As principais justificativas do governo para realizar a Reforma da Previdência

Os termos frequentemente utilizados para definir o cenário da previdência são: “bomba” demográfica, “explosão” das contas públicas, o “rombo do INSS” e a “catástrofe” fiscal. Mas olhando os dados, encontramos outros fatores, que demonstram o contrário. Esse debate vem desde que a constituição foi aprovada, e sentenciada por José Sarney como “A Constituição não cabe no orçamento do Brasil”, e repetida na nova proposta apresentada pelo Temer “Ponte para o Futuro”.

1. Demográfica

Dois fatores (1) envelhecimento da população (a participação dos idosos na população total vai saltar do patamar de 10% para cerca de 33,7% em 2060, projeção IBGE, 2013) principalmente em função da queda na fecundidade, que hoje está em 1,8 (taxa de reposição é de 2,1); (2) aumento da sobrevida aos 65 anos, de 18,5 anos para 21,2 anos mais relacionado à longevidade.

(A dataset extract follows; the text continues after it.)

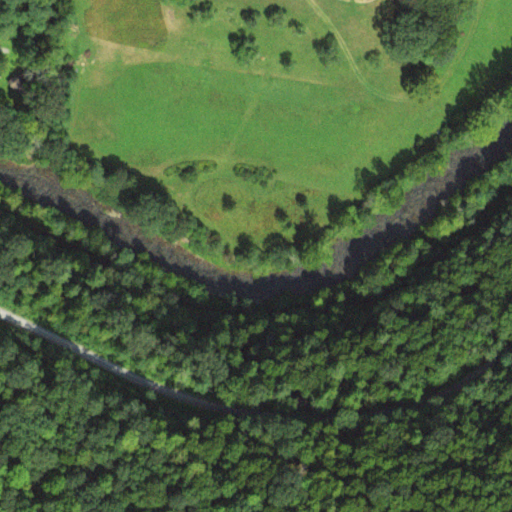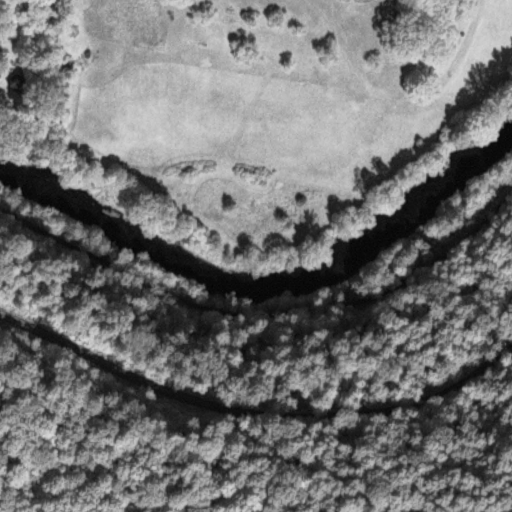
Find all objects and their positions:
road: (253, 298)
road: (246, 418)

Mas a população de até 14 anos cairá (de 29,8% para 19,3%), contrabalanceando gastos públicos maiores com idosos e menores para a população jovem.

Além disso, o bônus demográfico (período em que teremos mais adultos em idade ativa do que jovens e idosos, ampliando a contribuição previdenciária).

Mas a arrecadação da previdência não é apenas pautada pela contribuição dos trabalhadores, mas a uma diversidade de contribuições, definidas na Constituição de 88, para resguardar as receitas da seguridade/previdência social. Outro fator que deveria ser pensado para minimizar esse efeito é a melhoria das condições no mercado de trabalho brasileiro.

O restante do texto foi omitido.